--- What is needed ---
Give back every record below, character for character.

· · · ·

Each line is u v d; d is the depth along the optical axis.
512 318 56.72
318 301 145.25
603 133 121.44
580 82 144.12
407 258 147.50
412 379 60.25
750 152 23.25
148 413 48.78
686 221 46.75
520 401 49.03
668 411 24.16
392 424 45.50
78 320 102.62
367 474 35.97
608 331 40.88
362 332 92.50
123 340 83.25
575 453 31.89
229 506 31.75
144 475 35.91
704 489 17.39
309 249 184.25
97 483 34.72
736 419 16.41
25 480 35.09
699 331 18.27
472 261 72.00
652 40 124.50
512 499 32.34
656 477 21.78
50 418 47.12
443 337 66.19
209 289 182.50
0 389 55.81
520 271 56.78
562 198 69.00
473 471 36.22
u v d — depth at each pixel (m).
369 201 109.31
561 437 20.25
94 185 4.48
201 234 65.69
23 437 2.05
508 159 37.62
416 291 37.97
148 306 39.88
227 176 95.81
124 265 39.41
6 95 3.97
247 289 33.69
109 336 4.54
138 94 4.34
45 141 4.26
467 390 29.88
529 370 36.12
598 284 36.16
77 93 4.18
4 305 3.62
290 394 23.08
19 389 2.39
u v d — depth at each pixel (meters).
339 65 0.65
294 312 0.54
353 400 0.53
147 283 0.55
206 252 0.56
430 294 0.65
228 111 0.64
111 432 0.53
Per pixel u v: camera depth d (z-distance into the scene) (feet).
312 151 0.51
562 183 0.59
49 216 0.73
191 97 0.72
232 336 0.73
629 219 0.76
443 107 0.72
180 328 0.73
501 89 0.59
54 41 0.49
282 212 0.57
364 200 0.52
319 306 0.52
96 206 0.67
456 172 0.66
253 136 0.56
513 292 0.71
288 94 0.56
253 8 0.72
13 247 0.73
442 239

· · · ·

--- Output of the exercise ---
Each line is u v d; d is the depth along the optical axis.
512 318 56.72
318 301 145.25
603 133 121.44
580 82 144.12
407 258 147.50
412 379 60.25
750 152 23.25
148 413 48.78
686 221 46.75
520 401 49.03
668 411 24.16
392 424 45.50
78 320 102.62
367 474 35.97
608 331 40.88
362 332 92.50
123 340 83.25
575 453 31.89
229 506 31.75
144 475 35.91
704 489 17.39
309 249 184.25
97 483 34.72
736 419 16.41
25 480 35.09
699 331 18.27
472 261 72.00
652 40 124.50
512 499 32.34
656 477 21.78
50 418 47.12
443 337 66.19
209 289 182.50
0 389 55.81
520 271 56.78
562 198 69.00
473 471 36.22
u v d — depth at each pixel (m).
369 201 109.31
561 437 20.25
94 185 4.48
201 234 65.69
23 437 2.05
508 159 37.62
416 291 37.97
148 306 39.88
227 176 95.81
124 265 39.41
6 95 3.97
247 289 33.69
109 336 4.54
138 94 4.34
45 141 4.26
467 390 29.88
529 370 36.12
598 284 36.16
77 93 4.18
4 305 3.62
290 394 23.08
19 389 2.39
u v d — depth at each pixel (meters).
339 65 0.65
294 312 0.54
353 400 0.53
147 283 0.55
206 252 0.56
430 294 0.65
228 111 0.64
111 432 0.53
Per pixel u v: camera depth d (z-distance into the scene) (feet).
312 151 0.51
562 183 0.59
49 216 0.73
191 97 0.72
232 336 0.73
629 219 0.76
443 107 0.72
180 328 0.73
501 89 0.59
54 41 0.49
282 212 0.57
364 200 0.52
319 306 0.52
96 206 0.67
456 172 0.66
253 136 0.56
513 292 0.71
288 94 0.56
253 8 0.72
13 247 0.73
442 239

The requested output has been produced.